§ Collected data:
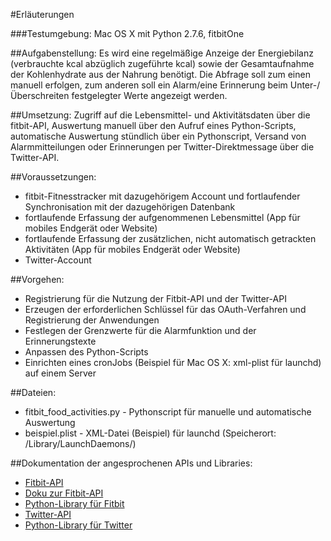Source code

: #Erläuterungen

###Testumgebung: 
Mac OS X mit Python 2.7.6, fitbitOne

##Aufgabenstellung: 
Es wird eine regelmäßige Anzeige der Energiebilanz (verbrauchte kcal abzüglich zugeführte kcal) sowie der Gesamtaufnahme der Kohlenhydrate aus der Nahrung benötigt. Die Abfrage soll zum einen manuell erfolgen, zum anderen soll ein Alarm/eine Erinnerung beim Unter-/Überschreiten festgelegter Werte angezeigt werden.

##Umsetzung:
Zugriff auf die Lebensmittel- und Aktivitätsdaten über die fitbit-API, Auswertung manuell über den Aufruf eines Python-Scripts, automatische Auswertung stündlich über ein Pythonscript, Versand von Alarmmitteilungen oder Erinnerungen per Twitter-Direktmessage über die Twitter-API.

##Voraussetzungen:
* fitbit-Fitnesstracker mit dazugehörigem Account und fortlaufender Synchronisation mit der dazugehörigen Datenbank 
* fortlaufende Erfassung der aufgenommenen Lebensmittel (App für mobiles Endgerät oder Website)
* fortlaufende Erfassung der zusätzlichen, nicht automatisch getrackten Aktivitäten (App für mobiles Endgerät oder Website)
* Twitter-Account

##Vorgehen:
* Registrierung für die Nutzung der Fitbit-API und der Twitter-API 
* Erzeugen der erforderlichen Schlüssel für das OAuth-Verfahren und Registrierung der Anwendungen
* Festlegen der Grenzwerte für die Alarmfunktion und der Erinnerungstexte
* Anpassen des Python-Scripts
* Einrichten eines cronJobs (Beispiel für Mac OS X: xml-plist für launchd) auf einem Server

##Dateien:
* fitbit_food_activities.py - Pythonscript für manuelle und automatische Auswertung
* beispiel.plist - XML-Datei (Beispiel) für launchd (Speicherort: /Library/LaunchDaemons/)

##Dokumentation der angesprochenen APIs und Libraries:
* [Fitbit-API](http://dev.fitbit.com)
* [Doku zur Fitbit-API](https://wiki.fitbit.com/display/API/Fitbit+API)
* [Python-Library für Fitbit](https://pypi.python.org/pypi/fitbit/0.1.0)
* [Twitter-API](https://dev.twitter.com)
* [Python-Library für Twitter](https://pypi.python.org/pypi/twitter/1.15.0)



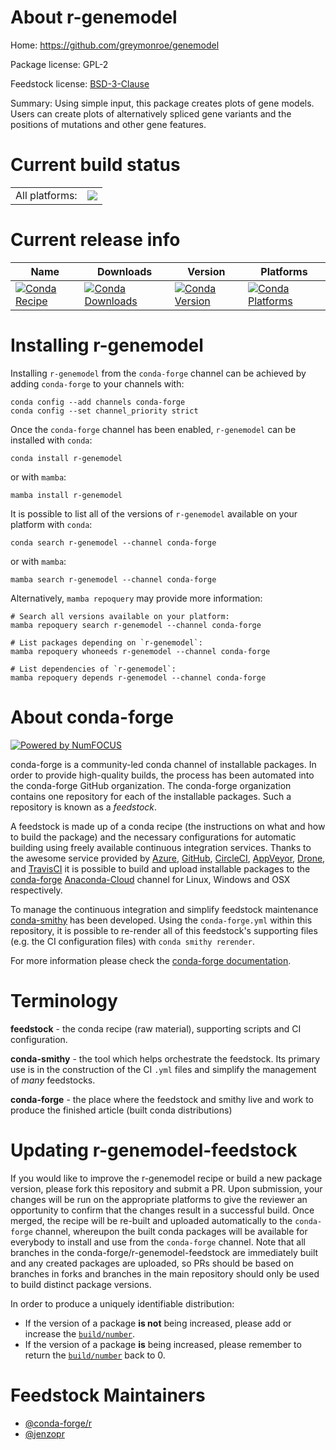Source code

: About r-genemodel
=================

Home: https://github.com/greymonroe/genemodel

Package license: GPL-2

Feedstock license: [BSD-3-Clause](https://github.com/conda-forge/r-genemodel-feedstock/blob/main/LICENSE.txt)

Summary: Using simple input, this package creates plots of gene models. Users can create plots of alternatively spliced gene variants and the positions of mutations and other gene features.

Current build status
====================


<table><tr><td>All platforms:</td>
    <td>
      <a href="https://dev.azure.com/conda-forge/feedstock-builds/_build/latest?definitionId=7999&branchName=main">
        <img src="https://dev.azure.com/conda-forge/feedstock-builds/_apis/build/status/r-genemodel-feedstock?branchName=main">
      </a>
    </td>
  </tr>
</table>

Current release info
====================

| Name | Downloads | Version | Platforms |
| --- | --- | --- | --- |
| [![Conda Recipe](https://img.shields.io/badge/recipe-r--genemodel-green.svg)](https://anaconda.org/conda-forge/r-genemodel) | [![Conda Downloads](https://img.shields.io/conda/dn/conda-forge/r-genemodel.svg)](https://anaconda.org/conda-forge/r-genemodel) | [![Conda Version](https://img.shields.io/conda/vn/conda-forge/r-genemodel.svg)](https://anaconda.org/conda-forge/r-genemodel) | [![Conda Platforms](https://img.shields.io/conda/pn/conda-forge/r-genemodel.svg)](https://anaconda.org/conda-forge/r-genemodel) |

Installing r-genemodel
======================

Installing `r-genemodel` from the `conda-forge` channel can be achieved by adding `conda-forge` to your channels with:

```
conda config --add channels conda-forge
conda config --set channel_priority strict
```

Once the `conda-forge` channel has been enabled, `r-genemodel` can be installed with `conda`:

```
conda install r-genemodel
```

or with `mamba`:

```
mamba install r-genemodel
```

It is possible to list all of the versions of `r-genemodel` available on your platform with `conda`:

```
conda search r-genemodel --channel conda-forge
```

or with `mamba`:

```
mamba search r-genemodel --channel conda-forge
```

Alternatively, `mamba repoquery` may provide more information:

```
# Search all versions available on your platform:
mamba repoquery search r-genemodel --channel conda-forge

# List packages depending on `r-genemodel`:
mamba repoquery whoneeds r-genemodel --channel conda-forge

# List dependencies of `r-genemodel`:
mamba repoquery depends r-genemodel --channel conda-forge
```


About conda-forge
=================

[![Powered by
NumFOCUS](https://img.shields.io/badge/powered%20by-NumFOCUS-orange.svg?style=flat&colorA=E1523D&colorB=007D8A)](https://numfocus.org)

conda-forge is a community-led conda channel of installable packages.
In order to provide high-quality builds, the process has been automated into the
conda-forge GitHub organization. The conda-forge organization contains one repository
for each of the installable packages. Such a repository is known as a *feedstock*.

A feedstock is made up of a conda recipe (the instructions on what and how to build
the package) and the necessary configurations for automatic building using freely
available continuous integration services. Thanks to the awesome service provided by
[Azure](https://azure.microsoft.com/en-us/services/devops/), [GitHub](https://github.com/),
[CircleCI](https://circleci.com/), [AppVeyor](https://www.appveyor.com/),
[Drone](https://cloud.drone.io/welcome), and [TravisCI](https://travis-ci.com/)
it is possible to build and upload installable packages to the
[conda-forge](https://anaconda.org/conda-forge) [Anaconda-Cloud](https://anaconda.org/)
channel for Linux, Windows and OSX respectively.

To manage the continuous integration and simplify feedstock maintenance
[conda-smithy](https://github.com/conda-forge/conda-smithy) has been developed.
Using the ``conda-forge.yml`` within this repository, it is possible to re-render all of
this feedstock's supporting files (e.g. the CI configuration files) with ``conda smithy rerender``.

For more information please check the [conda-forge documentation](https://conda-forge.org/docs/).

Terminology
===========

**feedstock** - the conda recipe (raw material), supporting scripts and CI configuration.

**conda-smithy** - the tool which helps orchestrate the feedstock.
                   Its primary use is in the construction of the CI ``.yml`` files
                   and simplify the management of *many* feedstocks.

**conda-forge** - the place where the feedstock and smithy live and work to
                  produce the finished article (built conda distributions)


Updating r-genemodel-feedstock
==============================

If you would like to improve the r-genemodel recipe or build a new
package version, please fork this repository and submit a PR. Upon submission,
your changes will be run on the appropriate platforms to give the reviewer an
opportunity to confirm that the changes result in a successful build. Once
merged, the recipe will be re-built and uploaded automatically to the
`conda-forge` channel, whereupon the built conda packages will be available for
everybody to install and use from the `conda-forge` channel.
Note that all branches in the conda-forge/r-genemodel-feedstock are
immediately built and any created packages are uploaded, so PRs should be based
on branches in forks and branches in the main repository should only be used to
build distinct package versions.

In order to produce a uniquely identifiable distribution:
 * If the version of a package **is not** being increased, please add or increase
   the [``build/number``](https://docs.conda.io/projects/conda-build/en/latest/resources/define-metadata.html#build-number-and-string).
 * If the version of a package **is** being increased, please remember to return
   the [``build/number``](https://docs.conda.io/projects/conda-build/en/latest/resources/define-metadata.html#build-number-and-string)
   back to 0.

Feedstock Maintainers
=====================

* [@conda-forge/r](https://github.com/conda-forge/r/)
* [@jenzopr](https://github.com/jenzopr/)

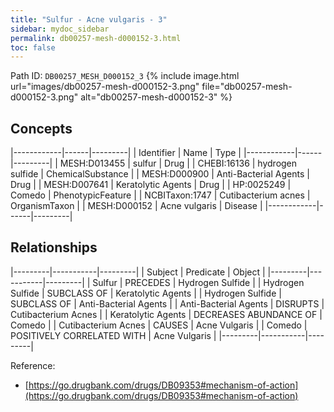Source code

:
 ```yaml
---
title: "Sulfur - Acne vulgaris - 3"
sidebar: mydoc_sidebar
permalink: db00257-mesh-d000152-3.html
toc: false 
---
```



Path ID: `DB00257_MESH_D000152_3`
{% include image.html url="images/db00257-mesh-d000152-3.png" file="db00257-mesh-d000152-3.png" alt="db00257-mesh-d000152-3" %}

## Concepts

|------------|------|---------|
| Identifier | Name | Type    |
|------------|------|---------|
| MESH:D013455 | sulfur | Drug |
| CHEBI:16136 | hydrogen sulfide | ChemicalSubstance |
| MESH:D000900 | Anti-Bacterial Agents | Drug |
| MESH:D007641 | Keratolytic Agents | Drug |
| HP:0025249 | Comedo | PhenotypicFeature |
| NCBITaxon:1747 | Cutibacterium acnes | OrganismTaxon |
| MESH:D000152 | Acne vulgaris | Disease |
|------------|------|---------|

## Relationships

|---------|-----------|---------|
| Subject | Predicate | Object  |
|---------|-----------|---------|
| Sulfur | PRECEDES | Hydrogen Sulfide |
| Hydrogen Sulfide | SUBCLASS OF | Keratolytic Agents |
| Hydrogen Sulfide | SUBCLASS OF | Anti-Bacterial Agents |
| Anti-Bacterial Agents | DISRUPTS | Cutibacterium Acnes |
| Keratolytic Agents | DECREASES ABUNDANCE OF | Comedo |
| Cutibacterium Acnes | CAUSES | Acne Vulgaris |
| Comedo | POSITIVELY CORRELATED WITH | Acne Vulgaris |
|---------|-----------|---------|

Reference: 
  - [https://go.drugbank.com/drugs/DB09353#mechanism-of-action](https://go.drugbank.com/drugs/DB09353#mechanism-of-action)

==

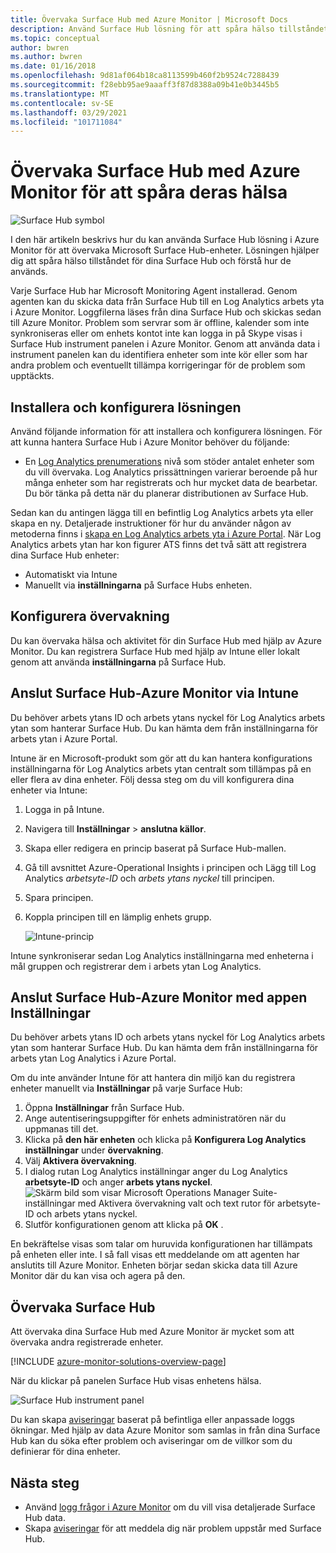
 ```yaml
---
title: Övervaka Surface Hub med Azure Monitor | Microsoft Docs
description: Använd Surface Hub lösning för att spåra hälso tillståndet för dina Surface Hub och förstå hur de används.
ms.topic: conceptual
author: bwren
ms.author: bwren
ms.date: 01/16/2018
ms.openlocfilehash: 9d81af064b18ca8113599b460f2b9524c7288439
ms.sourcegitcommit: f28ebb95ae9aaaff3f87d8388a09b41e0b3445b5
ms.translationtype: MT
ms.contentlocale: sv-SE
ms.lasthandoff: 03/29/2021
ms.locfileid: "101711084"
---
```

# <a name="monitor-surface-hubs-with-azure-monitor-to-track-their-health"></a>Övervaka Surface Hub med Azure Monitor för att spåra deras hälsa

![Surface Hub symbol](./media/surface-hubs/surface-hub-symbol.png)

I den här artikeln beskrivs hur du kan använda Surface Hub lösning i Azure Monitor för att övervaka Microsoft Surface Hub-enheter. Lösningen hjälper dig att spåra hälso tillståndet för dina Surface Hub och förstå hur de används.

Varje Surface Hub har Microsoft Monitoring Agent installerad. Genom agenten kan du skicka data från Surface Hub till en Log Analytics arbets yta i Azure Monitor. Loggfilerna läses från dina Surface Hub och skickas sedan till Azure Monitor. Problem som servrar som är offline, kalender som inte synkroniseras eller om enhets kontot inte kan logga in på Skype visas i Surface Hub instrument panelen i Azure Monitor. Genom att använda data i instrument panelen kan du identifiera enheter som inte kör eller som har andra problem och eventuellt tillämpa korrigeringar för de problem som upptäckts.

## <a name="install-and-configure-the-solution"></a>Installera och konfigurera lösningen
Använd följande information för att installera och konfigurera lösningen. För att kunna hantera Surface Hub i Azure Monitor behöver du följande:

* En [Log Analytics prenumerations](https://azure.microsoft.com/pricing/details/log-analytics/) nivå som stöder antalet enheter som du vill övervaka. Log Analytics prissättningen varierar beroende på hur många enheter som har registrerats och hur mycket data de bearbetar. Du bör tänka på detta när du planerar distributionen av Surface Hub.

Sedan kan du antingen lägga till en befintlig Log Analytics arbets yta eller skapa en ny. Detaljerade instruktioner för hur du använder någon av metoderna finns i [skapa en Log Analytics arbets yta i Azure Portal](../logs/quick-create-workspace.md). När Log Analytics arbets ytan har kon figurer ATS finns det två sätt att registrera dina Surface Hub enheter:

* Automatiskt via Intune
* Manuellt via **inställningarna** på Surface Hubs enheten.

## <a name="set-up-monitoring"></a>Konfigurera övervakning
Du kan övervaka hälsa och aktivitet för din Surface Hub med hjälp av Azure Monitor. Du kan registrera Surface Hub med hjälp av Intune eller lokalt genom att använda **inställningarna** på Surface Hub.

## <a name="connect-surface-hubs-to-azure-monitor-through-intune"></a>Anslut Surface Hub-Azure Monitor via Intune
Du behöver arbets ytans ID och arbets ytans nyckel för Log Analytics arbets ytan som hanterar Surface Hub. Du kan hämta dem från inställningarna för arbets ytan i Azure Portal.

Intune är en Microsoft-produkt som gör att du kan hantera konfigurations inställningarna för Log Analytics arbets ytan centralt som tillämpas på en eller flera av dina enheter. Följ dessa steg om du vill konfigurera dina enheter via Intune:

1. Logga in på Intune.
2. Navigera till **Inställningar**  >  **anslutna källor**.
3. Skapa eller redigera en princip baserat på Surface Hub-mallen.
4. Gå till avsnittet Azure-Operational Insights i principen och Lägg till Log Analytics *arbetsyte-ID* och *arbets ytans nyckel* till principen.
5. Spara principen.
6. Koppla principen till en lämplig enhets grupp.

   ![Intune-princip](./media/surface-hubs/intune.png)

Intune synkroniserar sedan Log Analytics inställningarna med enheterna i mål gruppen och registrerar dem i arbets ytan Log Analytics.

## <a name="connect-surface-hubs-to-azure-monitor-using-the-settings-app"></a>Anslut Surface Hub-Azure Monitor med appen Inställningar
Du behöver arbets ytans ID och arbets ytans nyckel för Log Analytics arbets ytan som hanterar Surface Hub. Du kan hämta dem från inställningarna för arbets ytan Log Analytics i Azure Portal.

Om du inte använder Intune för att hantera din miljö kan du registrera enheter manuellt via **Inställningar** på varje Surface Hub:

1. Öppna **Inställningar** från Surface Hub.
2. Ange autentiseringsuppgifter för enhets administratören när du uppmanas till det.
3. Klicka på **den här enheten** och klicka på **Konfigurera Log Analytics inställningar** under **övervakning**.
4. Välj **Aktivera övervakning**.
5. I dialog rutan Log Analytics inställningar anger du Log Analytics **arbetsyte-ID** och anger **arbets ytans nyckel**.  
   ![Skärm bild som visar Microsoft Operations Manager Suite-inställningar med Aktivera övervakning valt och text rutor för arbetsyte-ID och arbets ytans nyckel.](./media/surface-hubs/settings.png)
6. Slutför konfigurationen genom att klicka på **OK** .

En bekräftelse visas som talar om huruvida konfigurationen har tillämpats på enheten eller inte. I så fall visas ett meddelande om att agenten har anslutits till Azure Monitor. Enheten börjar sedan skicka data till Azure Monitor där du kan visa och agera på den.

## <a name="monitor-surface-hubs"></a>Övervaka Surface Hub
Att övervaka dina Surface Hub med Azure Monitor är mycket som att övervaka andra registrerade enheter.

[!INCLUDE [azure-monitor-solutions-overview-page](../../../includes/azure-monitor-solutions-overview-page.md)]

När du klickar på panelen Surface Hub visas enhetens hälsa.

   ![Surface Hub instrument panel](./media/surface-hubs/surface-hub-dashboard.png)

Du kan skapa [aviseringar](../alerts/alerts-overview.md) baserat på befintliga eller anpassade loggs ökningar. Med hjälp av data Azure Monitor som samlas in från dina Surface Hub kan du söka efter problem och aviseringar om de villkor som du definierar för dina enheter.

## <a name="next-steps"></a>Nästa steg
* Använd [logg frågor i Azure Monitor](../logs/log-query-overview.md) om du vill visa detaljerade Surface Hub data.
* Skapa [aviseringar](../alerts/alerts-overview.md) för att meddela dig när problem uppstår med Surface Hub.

§ TASK TO CARRY OUT:
Find the line with "on branches in" in the entries above. Set down exactly every line from it up to and including the line with "sulfur | Drug |", images excluded.

§ TASK RESULT:
on branches in forks and branches in the main repository should only be used to
build distinct package versions.

In order to produce a uniquely identifiable distribution:
 * If the version of a package **is not** being increased, please add or increase
   the [``build/number``](https://docs.conda.io/projects/conda-build/en/latest/resources/define-metadata.html#build-number-and-string).
 * If the version of a package **is** being increased, please remember to return
   the [``build/number``](https://docs.conda.io/projects/conda-build/en/latest/resources/define-metadata.html#build-number-and-string)
   back to 0.

Feedstock Maintainers
=====================

* [@conda-forge/r](https://github.com/conda-forge/r/)
* [@jenzopr](https://github.com/jenzopr/)

Source code

:
 ```yaml
---
title: "Sulfur - Acne vulgaris - 3"
sidebar: mydoc_sidebar
permalink: db00257-mesh-d000152-3.html
toc: false 
---
```



Path ID: `DB00257_MESH_D000152_3`
{% include image.html url="images/db00257-mesh-d000152-3.png" file="db00257-mesh-d000152-3.png" alt="db00257-mesh-d000152-3" %}

## Concepts

|------------|------|---------|
| Identifier | Name | Type    |
|------------|------|---------|
| MESH:D013455 | sulfur | Drug |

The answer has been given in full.